Rolling Element Bearing Fault Diagnosis Based on Deep Belief Network and Principal Component Analysis

Abstract

Rolling element bearings are critical components in industrial rotating machines. Faults and failures of bearings can cause degradation of machine performance or even a catastrophe. Bearing fault diagnosis is therefore essential and significant to safe and reliable operation of systems. For bearing condition monitoring, acoustic emission (AE) signals attract more and more attention due to its advantages on sensitivity over the extensively used vibration signal.
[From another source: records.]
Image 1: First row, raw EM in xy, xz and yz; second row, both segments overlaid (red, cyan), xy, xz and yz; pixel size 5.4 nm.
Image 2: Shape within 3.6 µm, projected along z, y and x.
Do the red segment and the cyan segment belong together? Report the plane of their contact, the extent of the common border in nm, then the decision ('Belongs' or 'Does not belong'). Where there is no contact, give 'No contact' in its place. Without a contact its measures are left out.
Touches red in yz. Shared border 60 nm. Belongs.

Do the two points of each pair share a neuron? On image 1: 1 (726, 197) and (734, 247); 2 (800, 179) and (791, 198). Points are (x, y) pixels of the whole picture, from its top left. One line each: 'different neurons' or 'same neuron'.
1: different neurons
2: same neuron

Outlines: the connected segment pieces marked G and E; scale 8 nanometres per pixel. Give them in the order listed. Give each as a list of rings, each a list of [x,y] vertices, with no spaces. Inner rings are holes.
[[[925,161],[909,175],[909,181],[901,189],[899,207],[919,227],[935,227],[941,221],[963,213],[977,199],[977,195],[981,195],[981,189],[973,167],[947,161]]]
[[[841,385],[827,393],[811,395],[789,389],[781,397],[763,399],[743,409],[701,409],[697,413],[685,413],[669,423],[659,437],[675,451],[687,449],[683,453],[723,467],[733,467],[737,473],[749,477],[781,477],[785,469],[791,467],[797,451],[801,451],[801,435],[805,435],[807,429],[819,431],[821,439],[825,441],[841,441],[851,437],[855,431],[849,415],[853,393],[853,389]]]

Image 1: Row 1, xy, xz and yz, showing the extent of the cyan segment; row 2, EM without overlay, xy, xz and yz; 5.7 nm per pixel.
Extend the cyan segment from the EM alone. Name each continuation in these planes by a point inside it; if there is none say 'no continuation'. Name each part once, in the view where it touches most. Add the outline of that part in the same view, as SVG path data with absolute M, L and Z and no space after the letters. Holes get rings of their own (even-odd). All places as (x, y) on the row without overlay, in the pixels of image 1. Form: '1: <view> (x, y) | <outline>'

In bearing fault diagnosis and prognosis, feature extraction is a critical and tough work, which always involves complex signal processing and computation. Moreover, features greatly rely on the characteristics, operating conditions, and type of data. With consideration of changes in operating conditions and increase of data complexity, traditional diagnosis approaches are insufficient in feature extraction and fault diagnosis. To address this problem, this paper proposes a Deep Belief Network (DBN) and Principal Component Analysis (PCA) based fault diagnosis approach using AE signal. This proposed approach combines the advantages of deep learning and statistical analysis, DBN automatically extracts features from AE signal, PCA is applied to dimensionality reduction. Different bearing fault modes are identified by least squares support vector machine (LS-SVM) using the extracted features. An experimental case is conducted with a tapered roller bearing to verify the proposed approach. Experimental results demonstrate that the proposed approach has excellent feature extraction ability and high fault classification accuracy.